BEGIN
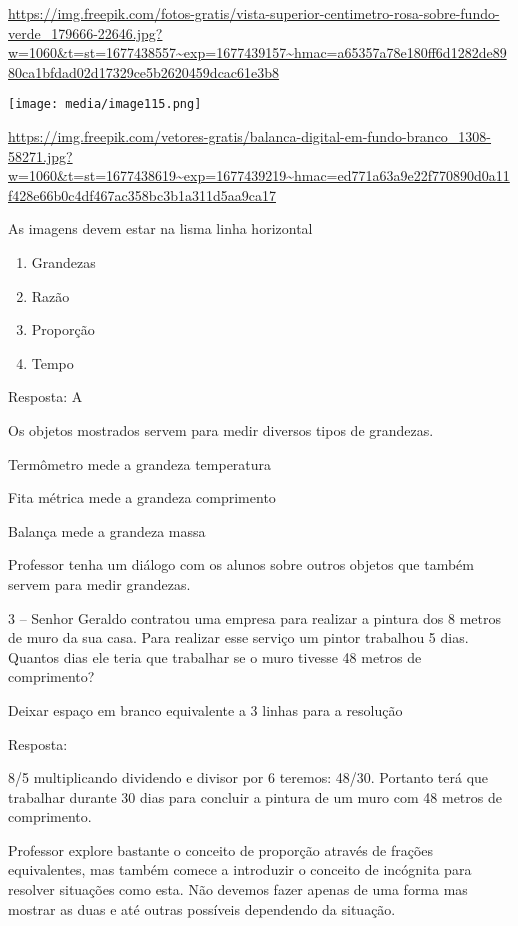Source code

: \url{https://img.freepik.com/fotos-gratis/vista-superior-centimetro-rosa-sobre-fundo-verde_179666-22646.jpg?w=1060\&t=st=1677438557~exp=1677439157~hmac=a65357a78e180ff6d1282de8980ca1bfdad02d17329ce5b2620459dcac61e3b8}

\texttt{[image: media/image115.png]}

\url{https://img.freepik.com/vetores-gratis/balanca-digital-em-fundo-branco_1308-58271.jpg?w=1060\&t=st=1677438619~exp=1677439219~hmac=ed771a63a9e22f770890d0a11f428e66b0c4df467ac358bc3b1a311d5aa9ca17}

As imagens devem estar na lisma linha horizontal

\begin{enumerate}
\def\labelenumi{\alph{enumi})}
\item
  Grandezas
\item
  Razão
\item
  Proporção
\item
  Tempo
\end{enumerate}

Resposta: A

Os objetos mostrados servem para medir diversos tipos de grandezas.

Termômetro mede a grandeza temperatura

Fita métrica mede a grandeza comprimento

Balança mede a grandeza massa

Professor tenha um diálogo com os alunos sobre outros objetos que também
servem para medir grandezas.

3 -- Senhor Geraldo contratou uma empresa para realizar a pintura dos 8
metros de muro da sua casa. Para realizar esse serviço um pintor
trabalhou 5 dias. Quantos dias ele teria que trabalhar se o muro tivesse
48 metros de comprimento?

Deixar espaço em branco equivalente a 3 linhas para a resolução

Resposta:

8/5 multiplicando dividendo e divisor por 6 teremos: 48/30. Portanto
terá que trabalhar durante 30 dias para concluir a pintura de um muro
com 48 metros de comprimento.

Professor explore bastante o conceito de proporção através de frações
equivalentes, mas também comece a introduzir o conceito de incógnita
para resolver situações como esta. Não devemos fazer apenas de uma forma
mas mostrar as duas e até outras possíveis dependendo da situação.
END
▶ **EXERCISE PROMPT**: Output nothing but the lines from the one containing "Professor explore bastante" to the end of the listing, both of those included, exactly as given.

▶ **RESPONSE AREA**:
Professor explore bastante o conceito de proporção através de frações
equivalentes, mas também comece a introduzir o conceito de incógnita
para resolver situações como esta. Não devemos fazer apenas de uma forma
mas mostrar as duas e até outras possíveis dependendo da situação.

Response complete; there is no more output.